In my “Too Big to Fail?” post, I talked a little about the unprecedented monetary expansion we have entered. Perhaps it’s time to expand on this topic. In 2007, the federal deficit was 1.2 percent of G.D.P. Two years later, more than a year into a serious economic crisis it is 13% of GDP -- more than twice the size of the next largest deficit since World War II -– the projected deficit is the result of a year when the federal government, at taxpayers' expense, has acquired enormous stakes in the banking, auto, mortgage, health-care and insurance industries. The average historical deficit is about 2.5% of GDP.
With the ill-conceived government reactions to the financial crises, and the economic downturn that has followed, the unfunded liabilities of various federal programs -- such as Social Security, pensions, Medicare and Medicaid -- are over the $100 trillion mark. With U.S. federal tax receipts at about $2.4 trillion, this level of debt virtually guarantees higher interest rates, huge tax increases, and -- partial default on some government promises.
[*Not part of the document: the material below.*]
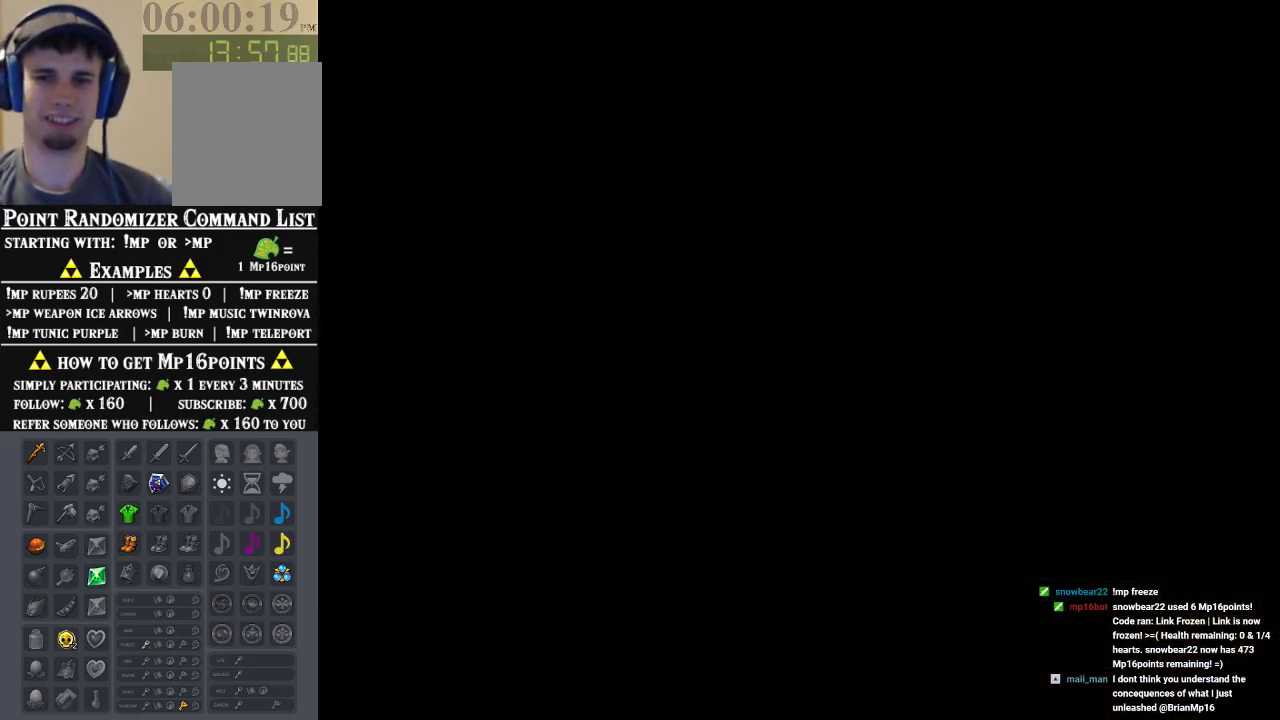
{"dt_ms": 500, "buttons": [], "left_stick": "center", "events": []}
Beginning in early September 2008, the Bernanke Fed made an abrupt turnaround and radically increased the U.S. monetary base -- currency in circulation, member bank reserves held at the Fed, and vault cash -- by a little less than $1 trillion. The Fed totally controls the monetary base by purchasing and selling assets in the open market. By making such a radical move, the Fed signaled a 180-degree turnaround in its focus from an anti-inflation position to an anti-deflation position. The stimulus bill passed by Congress early in the Obama Administration added almost another $1 trillion.
This percentage increase in the monetary base is the largest increase in the past 50 years -- by a factor of 10! (See chart, courtesy of Laffer Associates) This is so far outside the realm of our experiences that historical comparisons become meaningless.
It's difficult to estimate the magnitude of the inflationary and interest-rate consequences of the Fed's actions because we simply haven't ever seen anything like this, ever. To date what's happened is potentially far more inflationary than were the monetary policies of the 1970s, when the prime rate peaked at 21.5% and inflation hit the low double digits. Gold prices went from $35 per ounce to $850 per ounce, and the dollar collapsed on the foreign exchanges.
When the Fed is no longer able to monetize this kind of expansionary monetary policy by selling Treasury securities, we face a brand new kind of financial collapse. Once again, I say “Let them fail”. The markets are much better and more efficient at sorting out these kinds of excesses than any kind of government intervention, no matter how well-intentioned. You are going to have job losses in either case – as we are seeing right now. Even with all the so-called “stimulus”, the unemployment rate has continued to rise throughout the first half of 2009. All that has resulted is you and I are a lot poorer, because somebody is going to have to pay the Piper!
Andrew Klavan has one of his “culture” videos about “Why are Conservatives so Mean” that really brings this concept home:
My regret is that fiscal conservatives waited until after Mr. Obama got elected to rediscover their “small government” principles. This is INEXCUSABLE.
What we’re being left with is a huge bill that our generation cannot possibly pay, and a Socialist –style economy that would make our forefathers turn over in their graves. Let Them Fail! What am I talking, Greek?